The numbers of allegations can be expected to surge even higher during the next audit period of 2018 to 2019 as five dioceses in New Jersey, seven in Pennsylvania and six in California have or will also be implementing victim compensation funds.

As these victims' programs are rolling out, victims' rights groups and sexual abuse attorneys are raising some concerns. One concern is that it deflects from removing the abusers and the bishops that covered for them.

In a report on the California dioceses' program, sexual abuse victim and the Missouri director of the Survivors Network of those Abused by Priests, David Clohessy, told ABC10, "What the fund does, is it changes the entire focus away from who committed abuse, who concealed abuse on to how we going to divvy up some money?"

A second concern is that the silence about the abuse will continue.
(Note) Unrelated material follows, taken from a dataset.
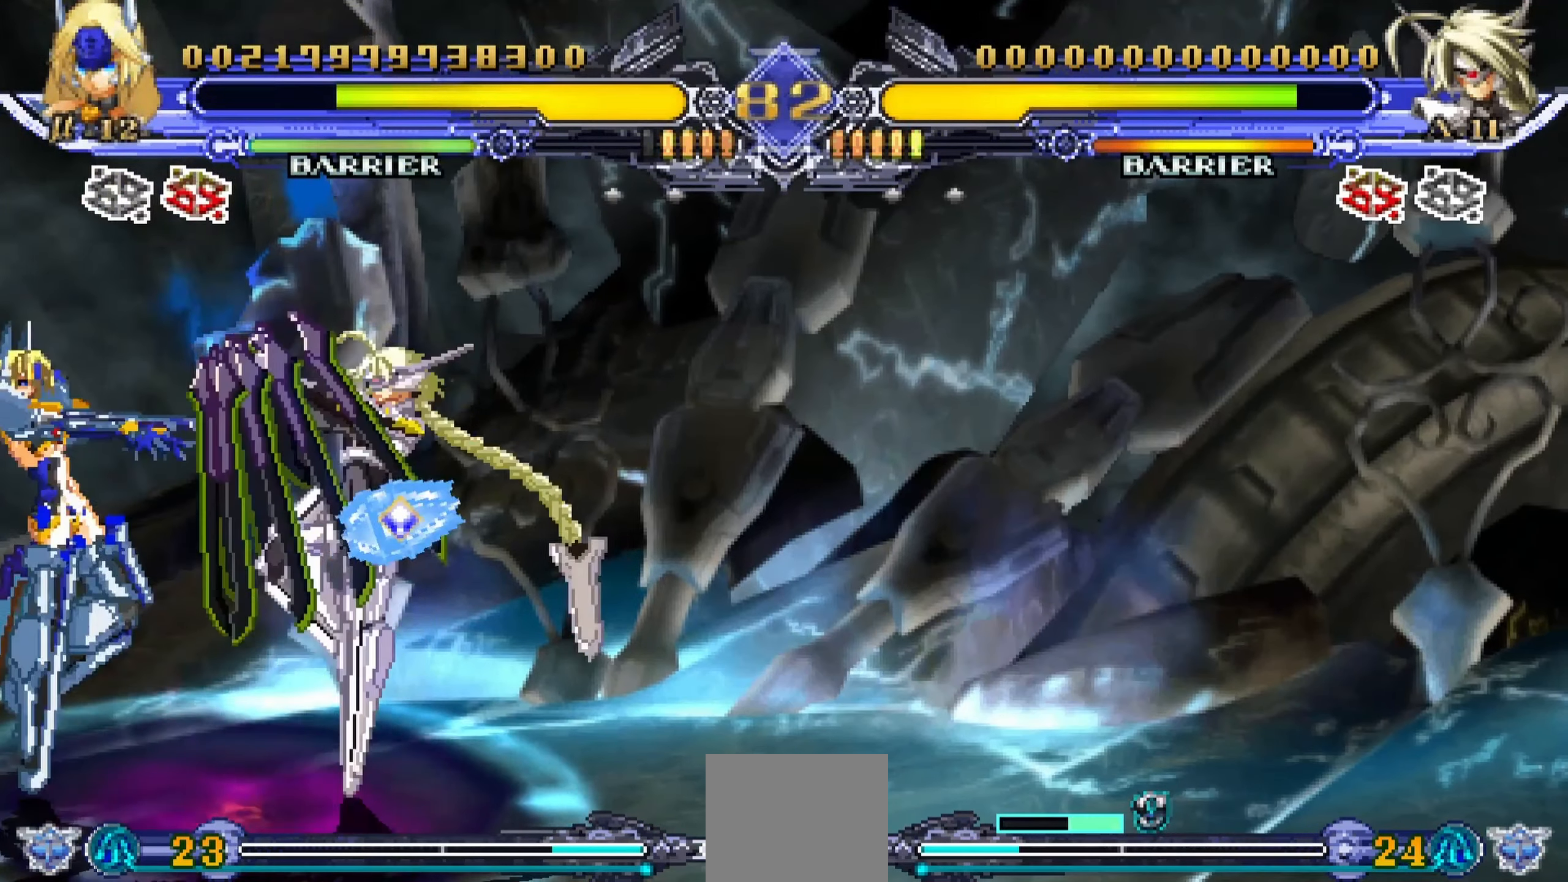
{"dt_ms": 500, "buttons": ["DPAD_DOWN", "DPAD_LEFT"], "events": []}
Mike Reck, an attorney for Jeff Anderson & Associates, explained that these settlements differ from civil litigation in that there is no public disclosure.

"[T]here's no real transparency as in who the claims are filed against, what are they settled for or how Church officials failed those survivors back when they were children because it's not subject to the same disclosures and the same oversight that court proceedings are," he said.
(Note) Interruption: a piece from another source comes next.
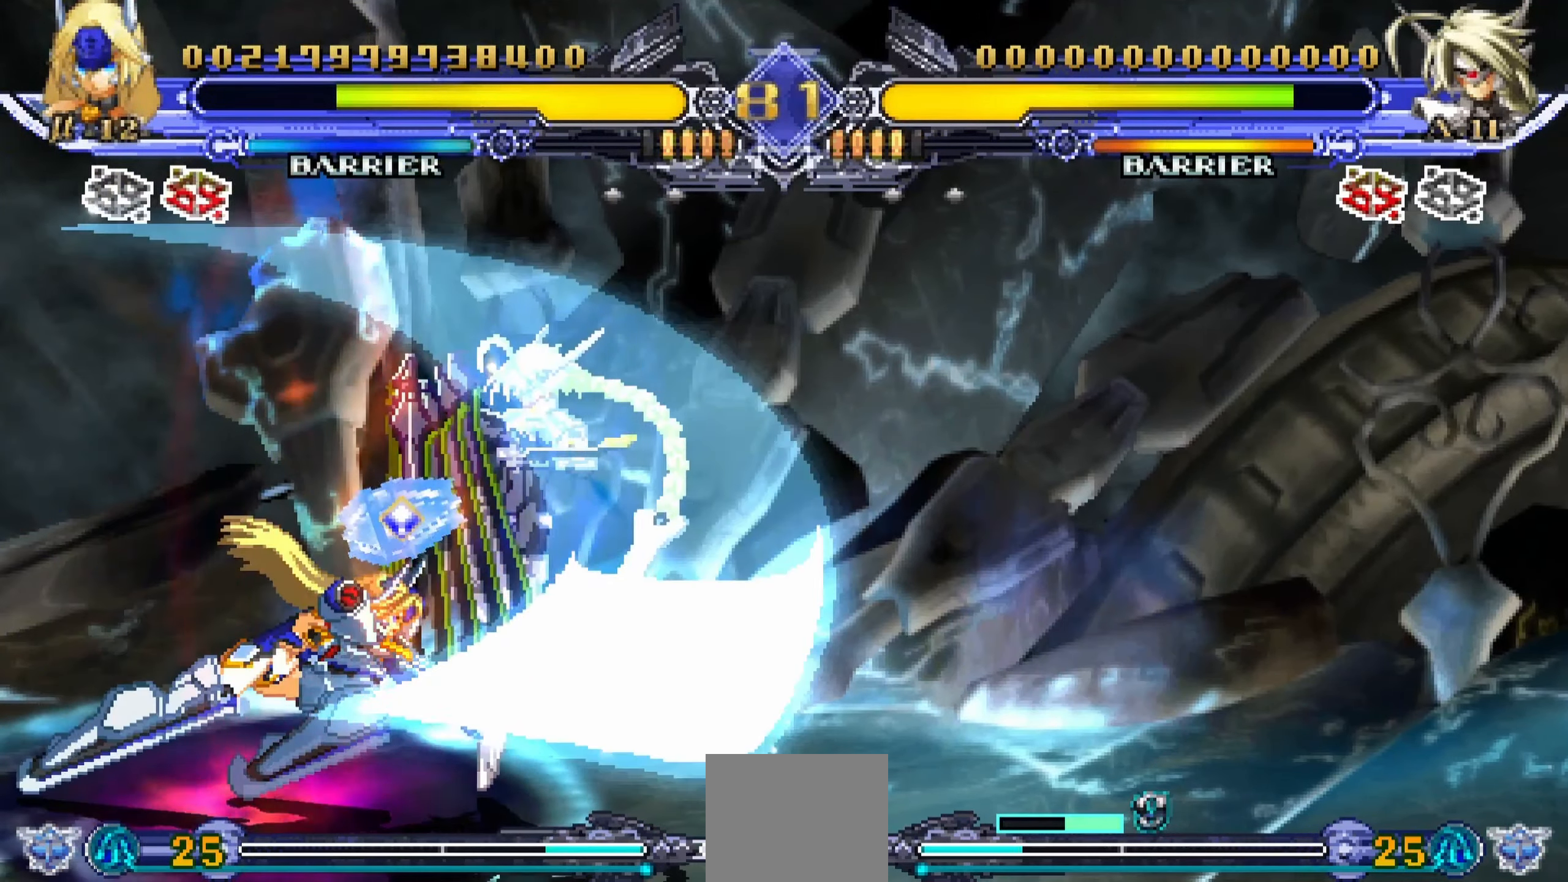
{"dt_ms": 500, "buttons": ["DPAD_DOWN", "DPAD_LEFT"], "events": []}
Reck also noted that victims' settlements through the funds are "traditionally much lower than what survivors would be receiving through a court."


Victims who settle through the funds also sign away all rights to future lawsuits and compensation.

Statutes of limitations in many states prevent victims from getting justice for their case, but many states, including California, are looking to increase them.

In January, New York legislators voted to increase the statute of limitations to age 55 and gave victims a one-year window to pursue civil penalties.

Maryland legislators are looking to remove all statutes of limitations on child sexual abuse, but those measures were blocked in the Senate.

Legislators in Texas, Rhode Island, Arizona and Pennsylvania are also looking to extend the time victims of childhood sexual abuse can file claims.

"It's a very calculated, very shrewd act on behalf of Church officials to their benefit," Reck noted of the victim compensation programs.

"The major concern for advocates is all of survivors who don't know about their rights, who don't about this potential change in the statute of limitations may forever give up those rights before they even know they're going to have them," Reck said.

"This past year has been an unfortunate reminder of the sin and crime of sexual abuse of minors by the clergy, made more dire by the failure of leadership which enabled such abuse to occur," Cesareo wrote.